NF-κB plays a critical role in diabetes complications as it regulates transcription of a number of genes involved in inflammatory response [
39]. Actually, it has been demonstrated that the subunits of the NF-κB signaling pathway, including the inhibitory transcription factor IκB, are acetylated/deacetylated by the HAT and HDAC, respectively [
40]. High HDAC activity may therefore maintain deacetylated such inhibitory factor allowing for NF-κB activation [
41]. Recent studies have shown that diabetes induced increase HDAC activity in the retina and kidney, that are the tissues associated with microvascular complications [
42]. It has also been reported that hyperglycemia-induced superoxide overproduction activates HDAC activity and decreases HAT activity [
43]. PSEE treatment results in a significant increase in HAT activity and a parallel decrease in activies of HDAC and NF-κB in retinae of STZ-diabetic rats. The effects of PSEE seems to play a role in controlling NF-κB activation and modulation of HDAC and HAT activity, consequently affecting the expression of inflammatory response genes.

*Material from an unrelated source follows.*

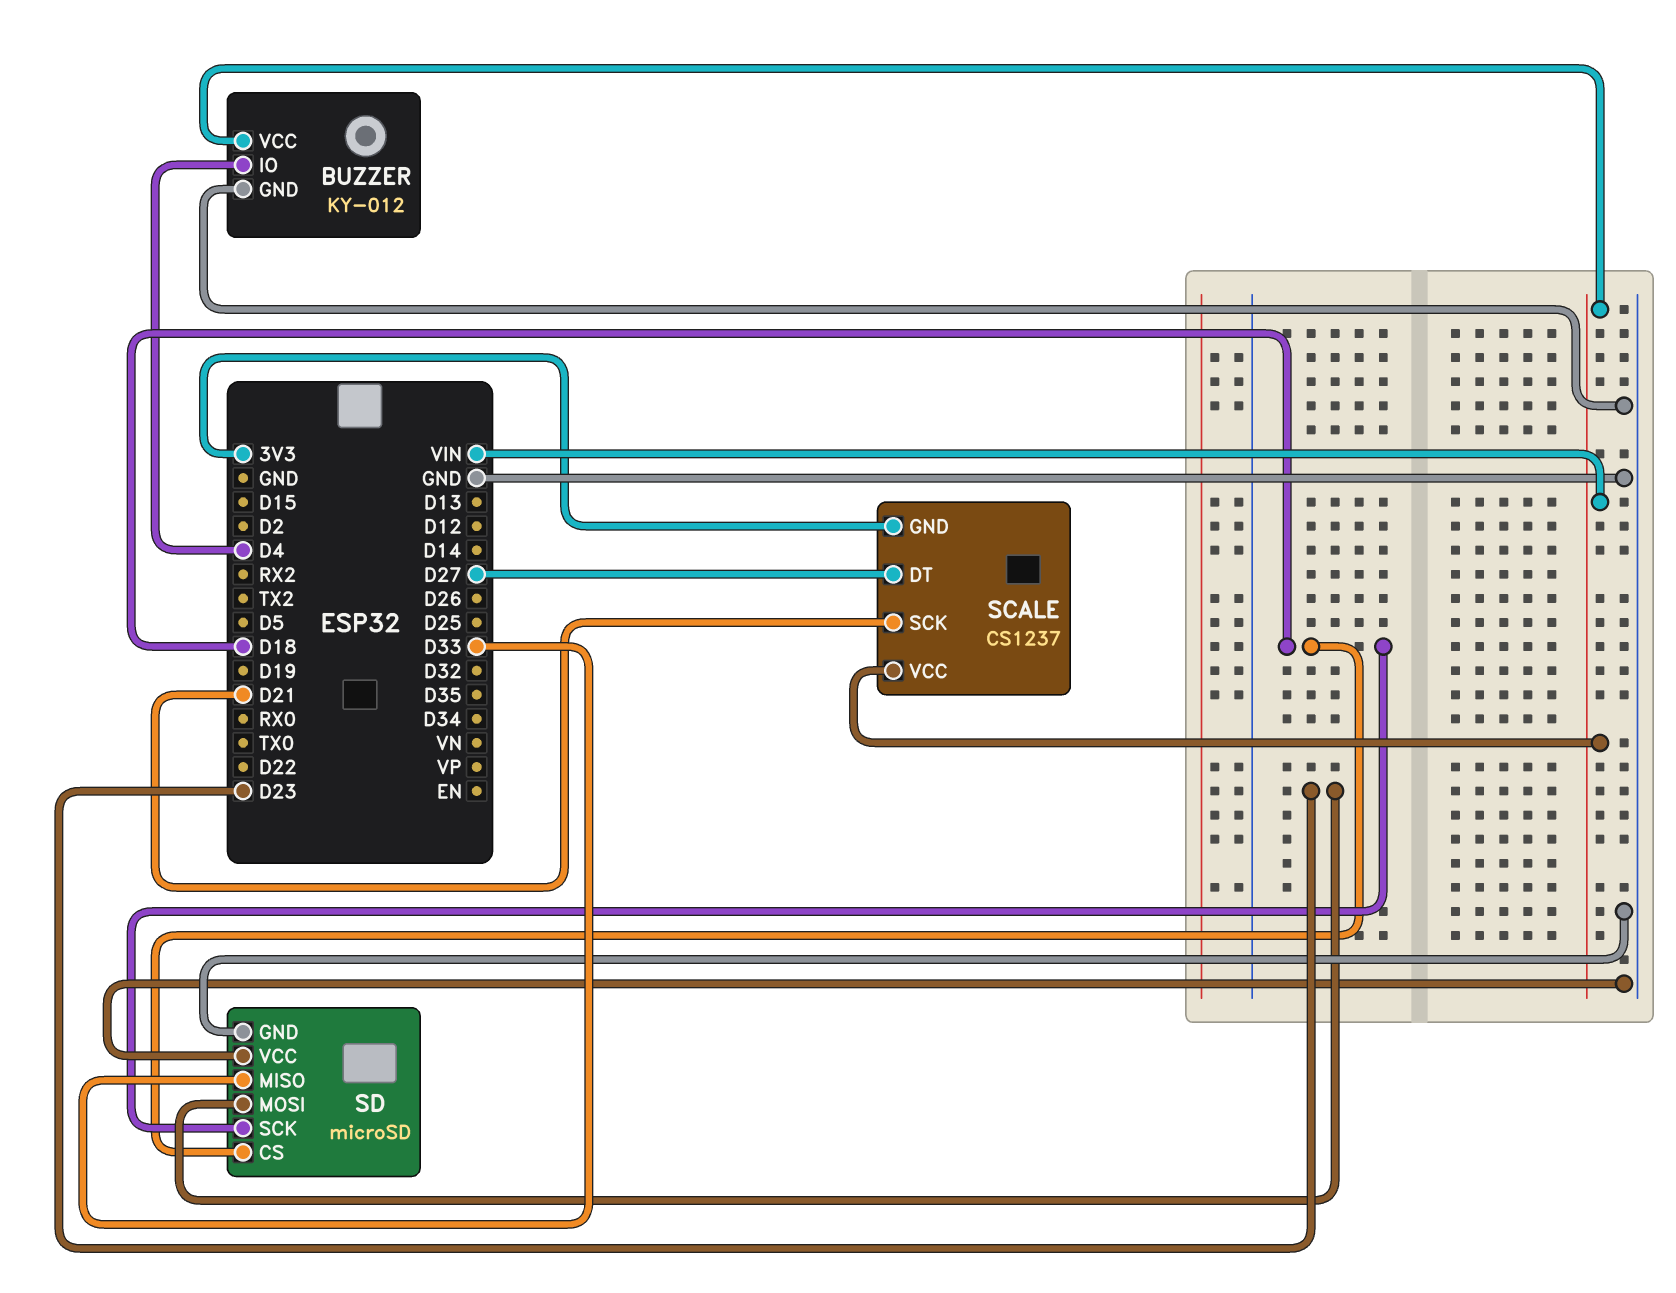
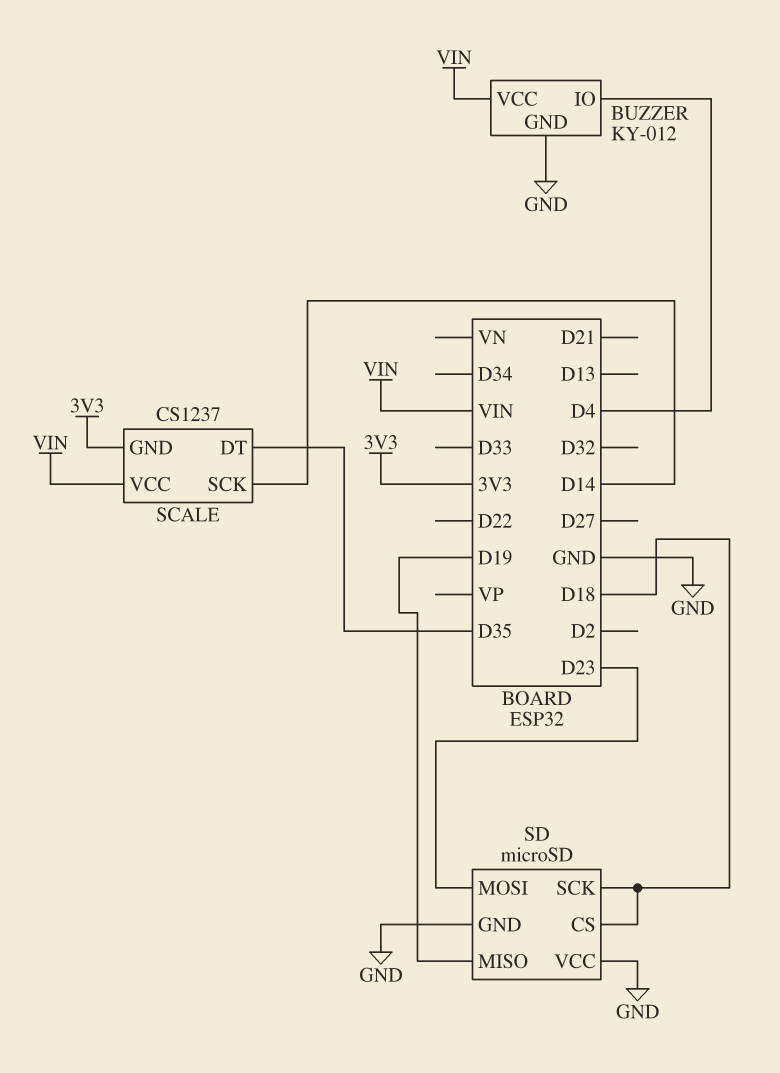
SCALE pin DT: D27 -> D35
SCALE pin SCK: D21 -> D14
SD pin MISO: D33 -> D19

Medicinal plants produced several useful biological activities; however, the inclusion of toxicological evaluation at preclinical stage will assure its safe usage in humans as a medicine [
44]. Further studies are needed to clarify toxicity of PSEE to rat at the effective dosage used for treating DR. Whether PSEE is effective in human for DR improvement also need further evaluate in clinical studies.